16(ish)

I’m going to publish this without reading it first. Hopefully it’s not a complete mess.

I wanted to post something new for a while, but the last post I made was for Gigi’s 15th birthday… and I didn’t feel right posting anything else before I followed up on that. And I couldn’t bring myself to do that until now.

Gigi did make it to 16 and a bit. If I’m being honest with myself, I should have let her go a few weeks before her birthday. She wasn’t really suffering, outwardly. You know how there are some really stubborn old people who, when you try to help them, just give you a look and go “I don’t need your help!”? Well, Gigi was like that. Like she’d have trouble jumping into the car, but she would not let me help. She just wouldn’t show that she was in pain.
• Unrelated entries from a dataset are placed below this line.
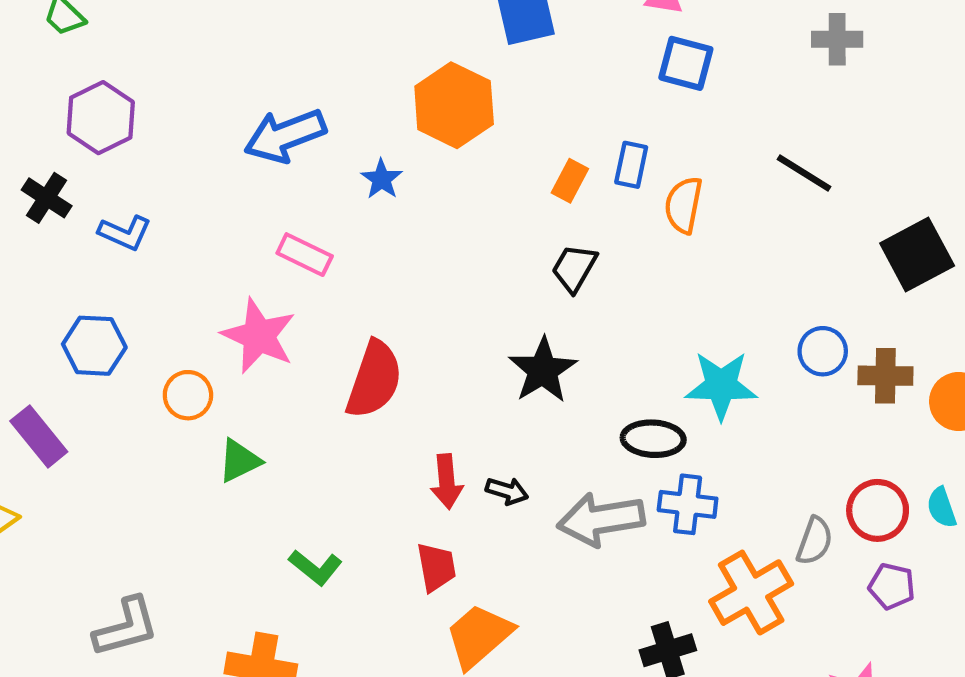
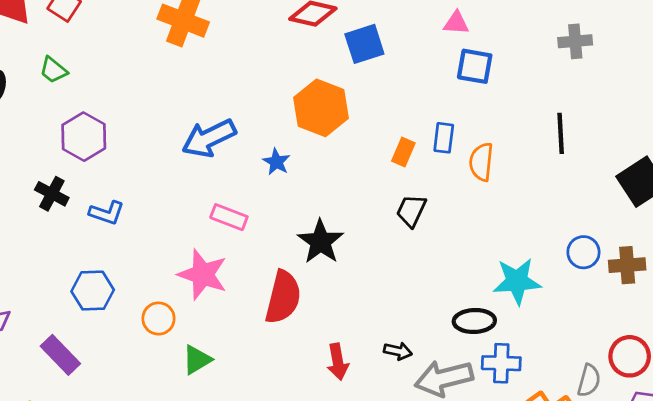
black line: (804, 173) -> (561, 133), turned 60
black star: (543, 370) -> (321, 242), moved
black arrow: (507, 491) -> (398, 351), moved

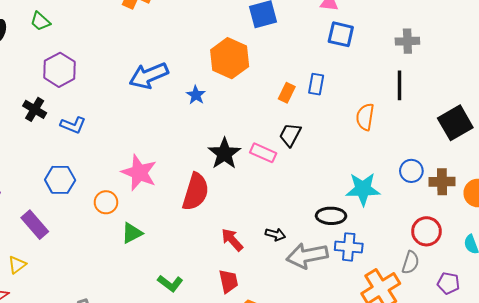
gray cross: (575, 41) -> (407, 41), moved
orange semicircle: (481, 162) -> (365, 117), moved
pink rectangle: (229, 217) -> (263, 153), moved
red circle: (630, 356) -> (426, 231), moved
red arrow: (338, 362) -> (232, 240), turned 145

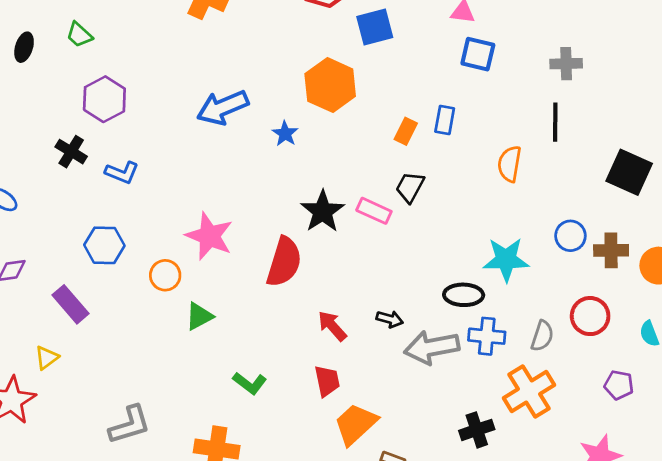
black square: (455, 123) -> (629, 172), turned -36
gray semicircle: (410, 263) -> (542, 336), moved

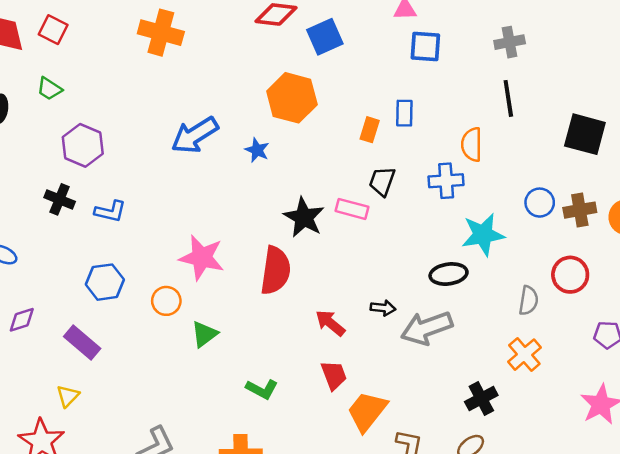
blue cross: (487, 336) -> (446, 181), moved
orange cross: (529, 392) -> (524, 355), size x0.7

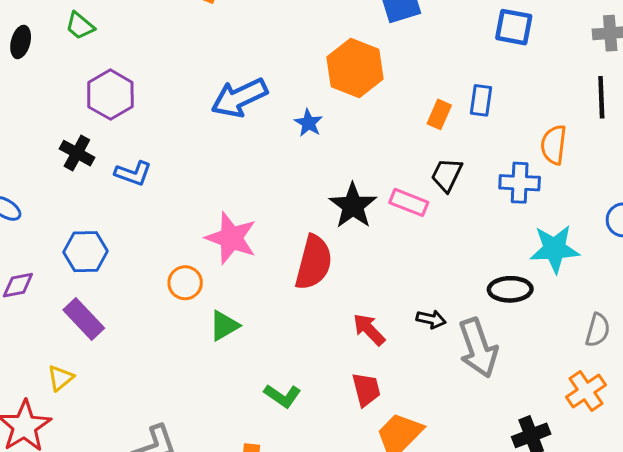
blue hexagon: (105, 282) -> (85, 252), moved
gray arrow: (427, 328) -> (478, 348), turned -96

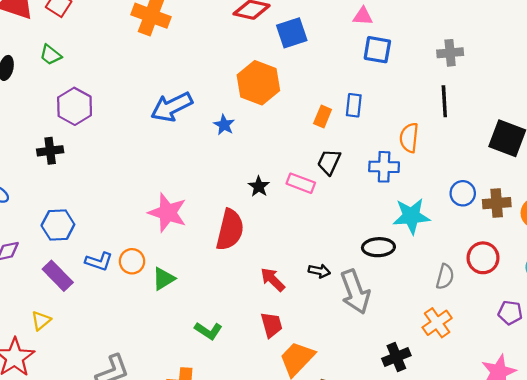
black cross: (77, 153) -> (50, 151), turned -35
blue L-shape: (133, 173) -> (99, 261), moved
black star: (353, 206) -> (259, 186), size x0.6
orange circle: (185, 283) -> (132, 261), moved

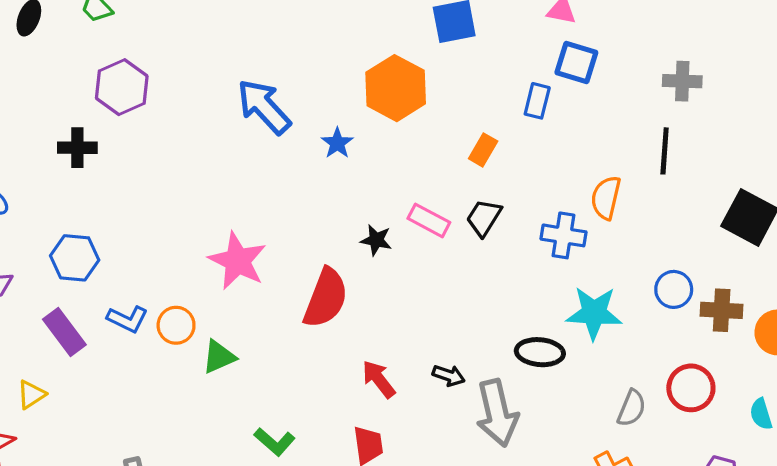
blue rectangle: (354, 105) -> (537, 101), moved
blue arrow: (172, 107) -> (264, 107), turned 66
pink rectangle: (301, 183) -> (429, 220), moved
black star: (259, 186) -> (376, 240), turned -30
But there were some physical signs. I did take her to the vet a bit after her birthday. Gigi has seen the same vet since she was a puppy, and she’s a pretty awesome vet… and a very no-bullshit kind of person. She’s also not the kind of person who’ll tell you what to do, but she definitely got me to see what was going on.

I couldn’t make that decision right on the spot. In my mind I was thinking that I’d go home, give myself time to get used to the idea, give them a call in a week or so and make an appointment for a couple of weeks ahead.

But the whole thing sunk in much faster. Because, now that I could see what was going on, I couldn’t ignore it. I couldn’t look at Gigi and go “Oh you’re not acting like you’re in pain so you’re fine” any more. So I called the next day and made the soonest available appointment.

Out vet — and I cannot stress how amazing this is — had said she’d do a house call when the time came. Gigi absolutely hated the vet clinic and I did not want her last moments to be somewhere she’s terrified of. I mean, can yo imagine? Anyway, I made the call, made the appointment, waited for my boss to show up and told him I need next week off.

We went for a walk on Monday morning. A really nice, leisurely, long walk in the park we’d been going to for over a decade. I’m kind of glad we didn’t run into anyone we knew. Not sure how I’d have handled that.

We went home, played in the yard for a while, I got the call saying they were on their way. Gigi did the whole “oh no strangers” thing. She didn’t stop running around until the knockout shot took hold. She fell asleep, on my lap. I held her and… well. That was that. Peaceful.

It was one of those times where doing what is absolutely, positively the right thing still sucks.

But, I think, knowing that it was the right thing did help, a lot. I honestly didn’t know how I’d react. There was a fair chance that I would fall apart. It still hurt — it still does — but I dealt with it a lot better than I expected.

This was about a year ago.

This is the last picture I took of Gigi, just a few hours before. She was still hunting and pointing things out.

I don’t know that I’ve ever believed that there’s anything after we die.

But on the off-chance that I’m wrong… I’ll see you again, soon enough.